The next day, eCommerce-as-a-Service firm PFSweb announced that it’s reached a deal to acquire CrossView in a $38 million deal – the largest acquisition for the company to date, according to PFSweb CEO Mike Willoughby. The buyout target provides integration for eCommerce systems and provides companies with a strategy for omnichannel sales. Through the takeover, PFSweb will be able to integrate CrossView’s IBM WebSphere Commerce and SAP/hybris platforms, the companies said.

The buyout also means that PFSweb can now support eCommerce software platforms from Demandware, Magento, Oracle Commerce, WebSphere and hybris – a development that Willoughby said makes the company the first eCommerce-as-a-Service provider to support all five.
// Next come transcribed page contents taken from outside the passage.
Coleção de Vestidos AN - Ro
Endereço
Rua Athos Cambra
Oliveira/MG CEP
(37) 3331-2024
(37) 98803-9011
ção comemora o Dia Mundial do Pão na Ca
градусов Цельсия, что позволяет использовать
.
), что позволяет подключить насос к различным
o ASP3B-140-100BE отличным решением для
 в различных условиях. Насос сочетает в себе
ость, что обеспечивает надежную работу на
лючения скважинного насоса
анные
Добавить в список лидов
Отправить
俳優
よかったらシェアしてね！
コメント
CloudCraze’s secret investment means it is unclear how much money was invested in the space this week, but thanks to the CrossView acquisition, we can be sure it was more than $38 million.


The support for eCommerce-as-a-Startup companies follows the rising demand for sellers to migrate their operations online and reach a more global buyer base. All of those companies going digital will need support in getting buyers’ goods to their doorstep, and investors are similarly boosting their backing for the startups that help eCommerce companies make it happen.

The first deal of the week – and the largest – was announced by logistics giant UPS, which revealed a plan to acquire Coyote Logistics for $1.8 billion. According to analysts, the takeover is part of UPS’s overall plan to avoid the holiday shipping fiasco of 2013, during which the company failed to deliver many parcels ahead of Christmas Day. Bringing Coyote Logistics under the UPS umbrella means the corporation will also acquire Coyote’s existing logistics software and contract carriers.

LetsTransport secured $1.3 million from investors on Wednesday (Aug. 5). The company provides last-mile logistics and deliveries to eCommerce companies, and offers those businesses a digital platform to book and price their needs. The funding, led by Rebright Partners and others, will reportedly go to expansion throughout India, according to co-founder and CEO Pushkar Singh. The investment round followed soon after LetsTransport acquired fellow logistics startup Shifter.

That same day, fellow Indian logistics startup Pickingo also raised $1.3 million by B2B commerce and FinTech venture capital firm Orios. Already, Pickingo has worked with some top eCommerce players in the country, including Paytm and Snapdeal, as well as pharmacies, restaurants and groceries. The on-demand delivery service says it currently completes about 3,000 deliveries every day. According to Orios Venture Partners founder and partner Rehan Yar Khan, the industry is on the cusp of overhauling the way businesses get things done.

“Just like in other verticals such as food, grocery, laundry, etc., hyperlocal logistics will be disrupted through on-demand players using an uberized model,” he said. “We have already seen this model become a huge success in China with billion-dollar players emerging within a year of starting up and also in the U.S.”

Logistics saw the largest investments thanks to UPS’s deal this week, totaling more than $1.8 billion.

Getting It Done

Once again, investors have backed off from alternative lending startups, likely a mix of the rebound in traditional business lending and the uncertainty over incoming regulation of the sector. While venture capitalists and acquirers are less interested in supporting the startups that provide businesses with money, they seem more interested than ever in financing the startups that provide businesses with the tools they need to get things done, from starting their online commerce strategy, to streamlining their day-to-day operations, to getting their goods and services from Point A to Point B.